With “Wonka” as this weekend’s only new nationwide release, holdovers like Lionsgate’s “Hunger Games: The Ballad of Songbirds and Snakes” and director Hayao Miyazaki’s “The Boy and the Heron” rounded out box office charts.
In second place, “The Hunger Games” prequel added $6.1 million from 3,291 theaters in its fifth weekend of release. The movie has impressively remained in the top two since its November debut and has generated $145 million domestically and $300 million globally to date.
“The Boy and the Heron” slid to the No. 3 slot with $5.1 million from 2,325 locations over the weekend. The animated fantasy epic topped the box office last weekend with $13 million and has grossed $23.1 million so far. “The Boy and the Heron” was released in Japan and other international markets earlier this year, with global ticket sales surpassing $100 million.
“Godzilla Minus One,” a foreign language science-fiction action film, landed in fourth place with $4.8 million from 2,622 venues. It has been a success for the genre, earning $30 million domestically on its $15 million budget.
Universal and DreamWorks Animation’s “Trolls Band Together” took the No. 5 spot with $4 million. After five weeks of release, the jukebox musical has amassed $88.6 million in North America and $183 million worldwide.

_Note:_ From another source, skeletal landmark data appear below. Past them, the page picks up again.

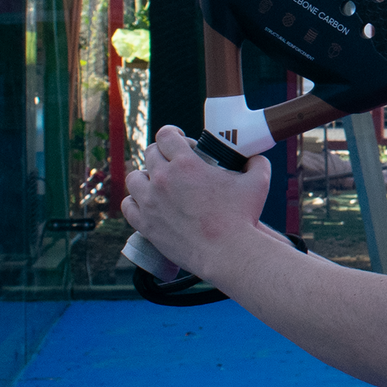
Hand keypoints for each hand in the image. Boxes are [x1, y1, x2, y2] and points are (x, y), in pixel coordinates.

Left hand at [122, 125, 270, 279]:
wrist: (227, 252)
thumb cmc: (242, 217)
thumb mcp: (258, 183)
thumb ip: (257, 163)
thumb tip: (256, 158)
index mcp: (186, 164)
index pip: (165, 135)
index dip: (173, 134)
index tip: (181, 141)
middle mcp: (163, 179)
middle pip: (150, 153)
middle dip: (162, 153)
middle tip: (175, 163)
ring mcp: (151, 202)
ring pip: (134, 178)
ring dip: (145, 176)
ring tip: (158, 184)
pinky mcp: (146, 224)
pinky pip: (128, 206)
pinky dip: (135, 201)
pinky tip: (147, 203)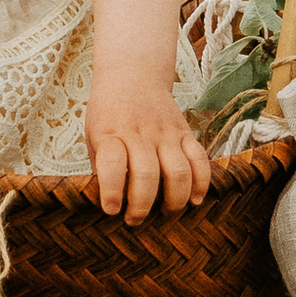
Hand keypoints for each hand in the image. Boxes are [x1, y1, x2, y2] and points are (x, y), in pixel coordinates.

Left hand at [85, 79, 213, 223]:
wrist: (133, 76)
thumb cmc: (109, 114)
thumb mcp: (94, 136)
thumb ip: (101, 168)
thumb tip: (110, 206)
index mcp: (111, 134)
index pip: (112, 164)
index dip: (112, 191)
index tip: (111, 210)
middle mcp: (139, 134)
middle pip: (147, 174)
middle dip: (142, 205)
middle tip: (135, 220)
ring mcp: (165, 133)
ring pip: (177, 171)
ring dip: (173, 200)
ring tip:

In limited release, A24’s “The Zone of Interest” opened with $124,791 from four theaters in New York and Los Angeles. It brought in $31,198 per location, which the studio reports as the best per-theater-average for a foreign language film since 2019’s Oscar-winning “Parasite.” Jonathan Glazer’s haunting film, an Auschwitz-set drama about the banality of evil, also hopes to find itself in the awards race. “The Zone of Interest,” which won the Grand Prix at Cannes Film Festival and has been nominated for three Golden Globe Awards, will remain on four screens throughout the holiday season with a nationwide expansion set to begin in January.